EXERCISE OBJECTIVE:
Please count the lines in the material below that contain the string "chart", treating uppercase and lowercase as different. Give only the number.

MATERIAL FOR THIS EXERCISE:
*** Block opens ***

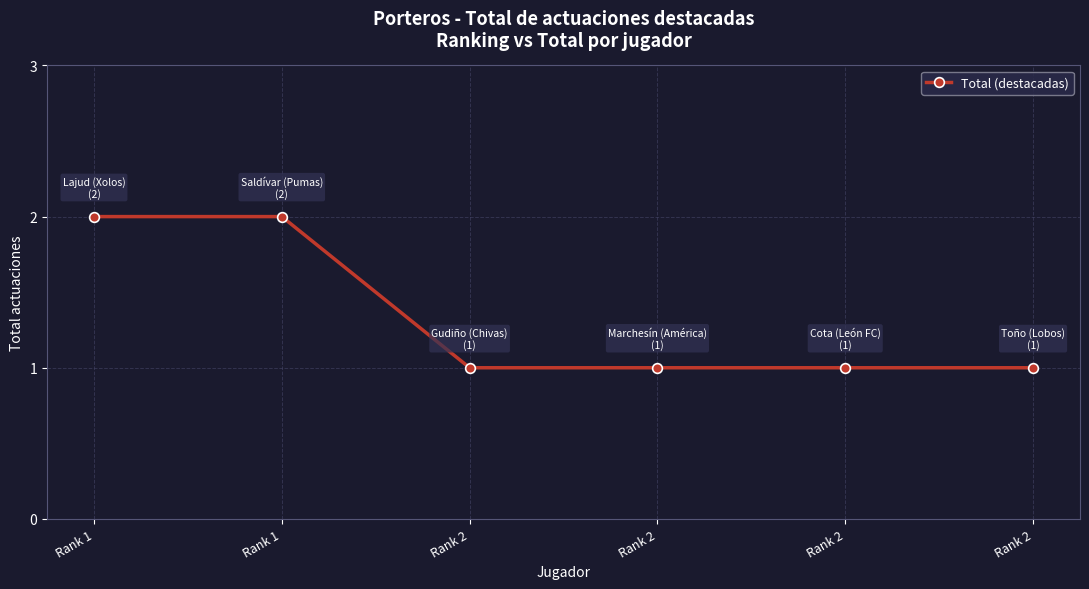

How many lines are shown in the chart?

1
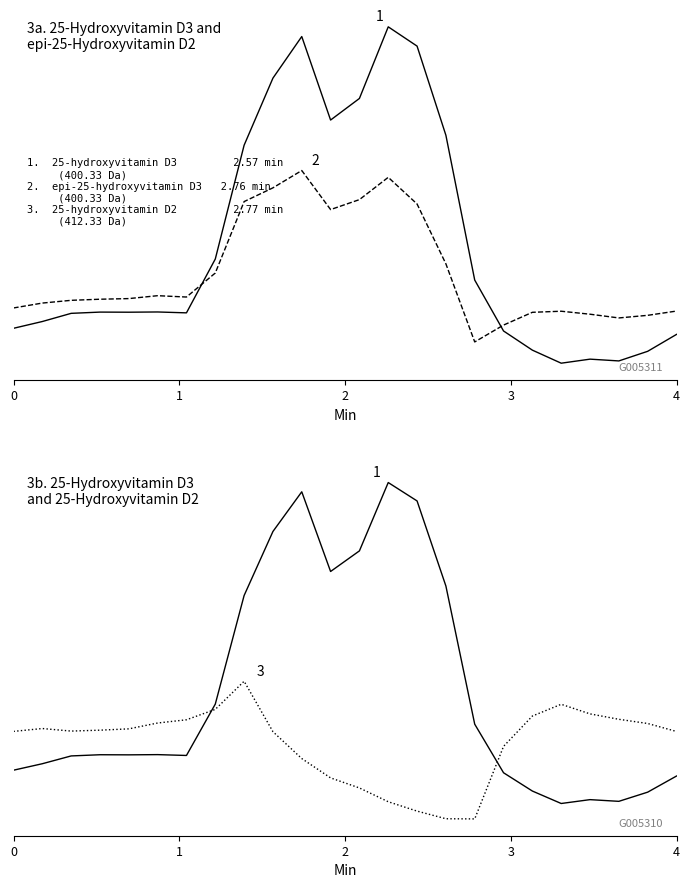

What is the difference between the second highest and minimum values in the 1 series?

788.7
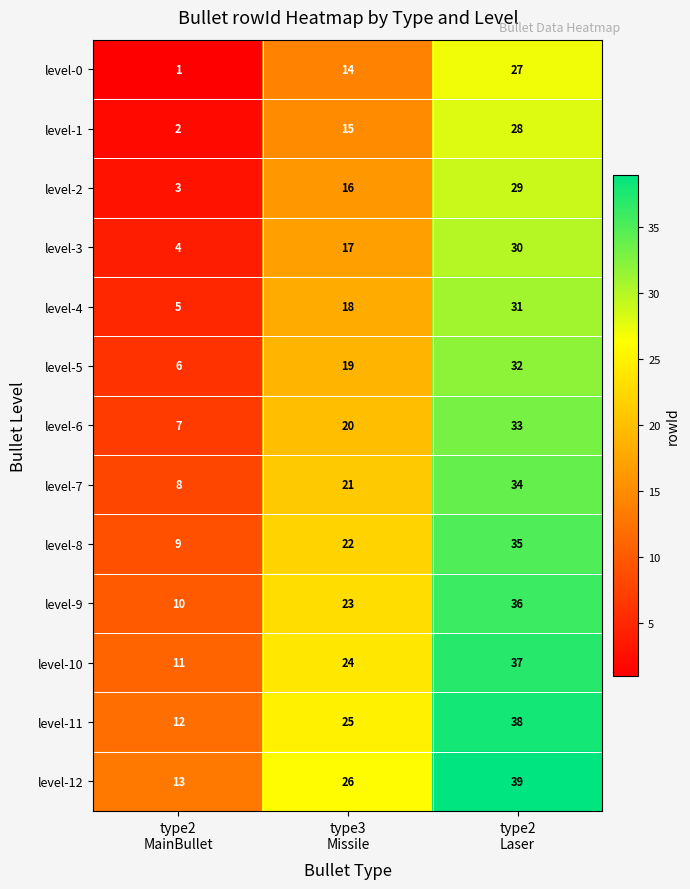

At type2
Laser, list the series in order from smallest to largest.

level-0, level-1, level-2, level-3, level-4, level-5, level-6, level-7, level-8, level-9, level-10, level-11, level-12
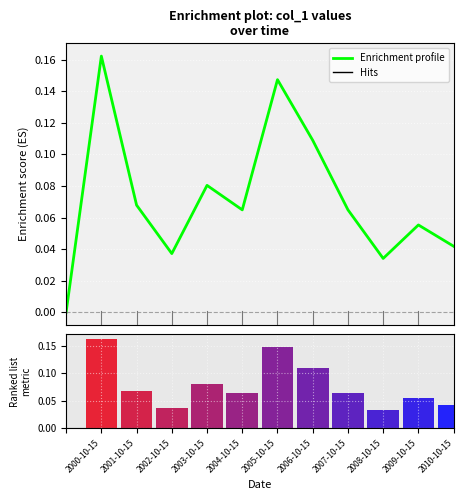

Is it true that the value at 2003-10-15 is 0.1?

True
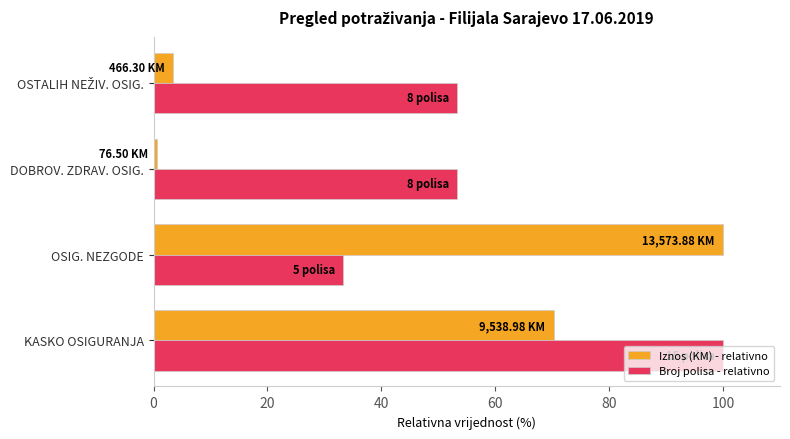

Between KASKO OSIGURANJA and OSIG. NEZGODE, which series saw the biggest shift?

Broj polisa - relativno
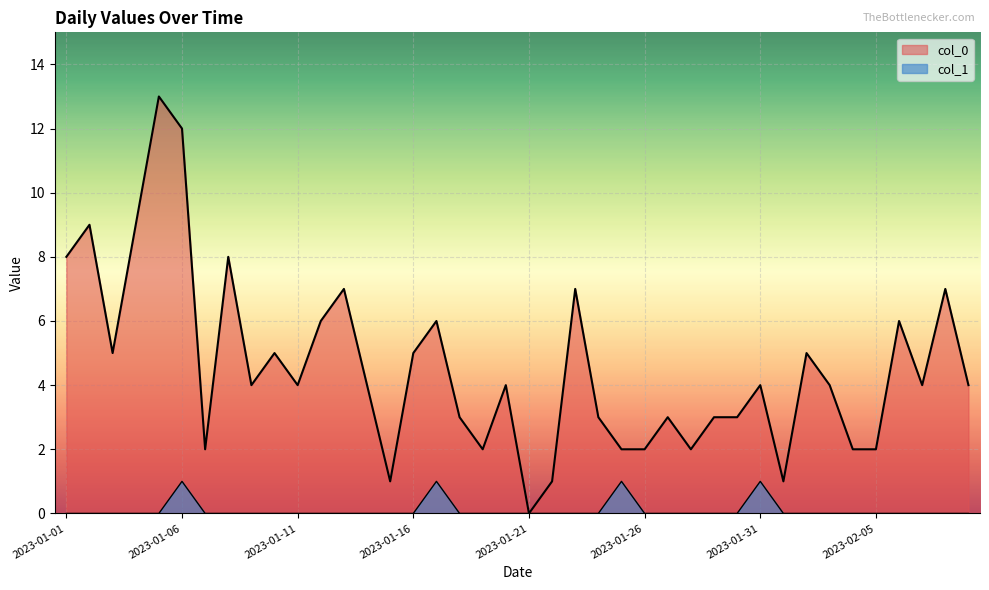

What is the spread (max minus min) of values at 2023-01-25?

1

*** Block closes ***
*** Block opens ***

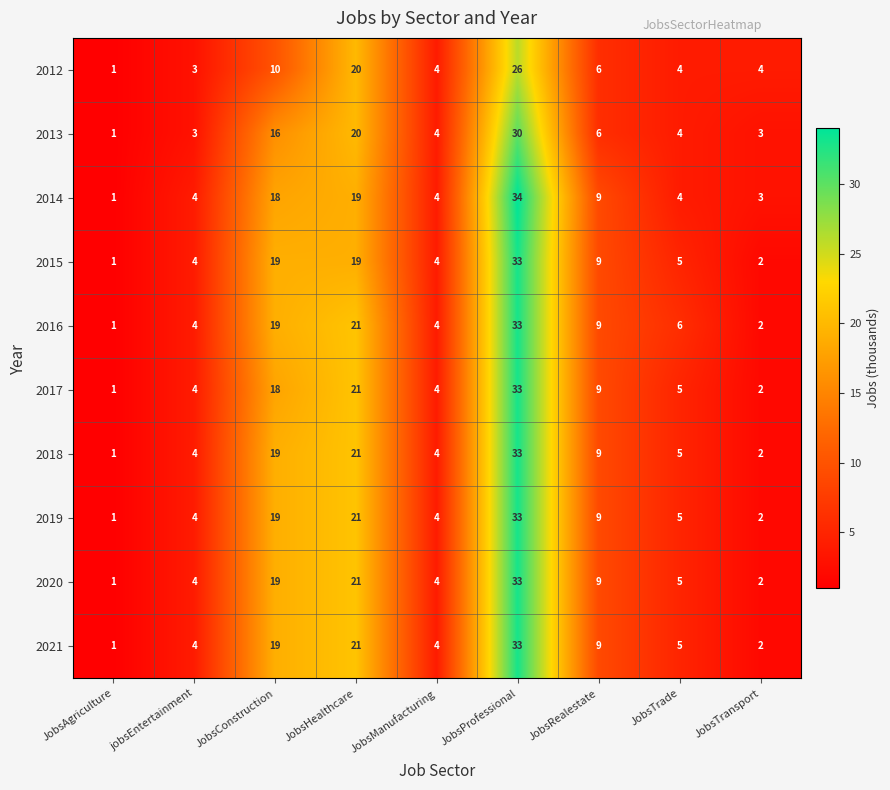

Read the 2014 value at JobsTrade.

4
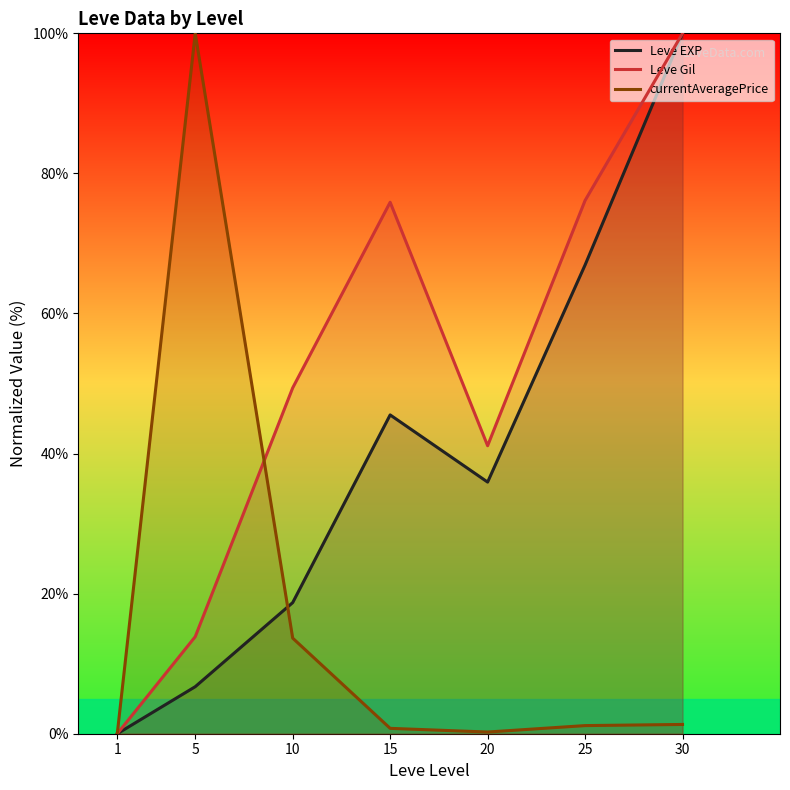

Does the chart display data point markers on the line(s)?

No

*** Block closes ***
*** Block opens ***

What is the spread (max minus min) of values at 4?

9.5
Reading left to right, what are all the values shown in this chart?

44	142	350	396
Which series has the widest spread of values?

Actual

*** Block closes ***

SOLUTION TO THE EXERCISE:
3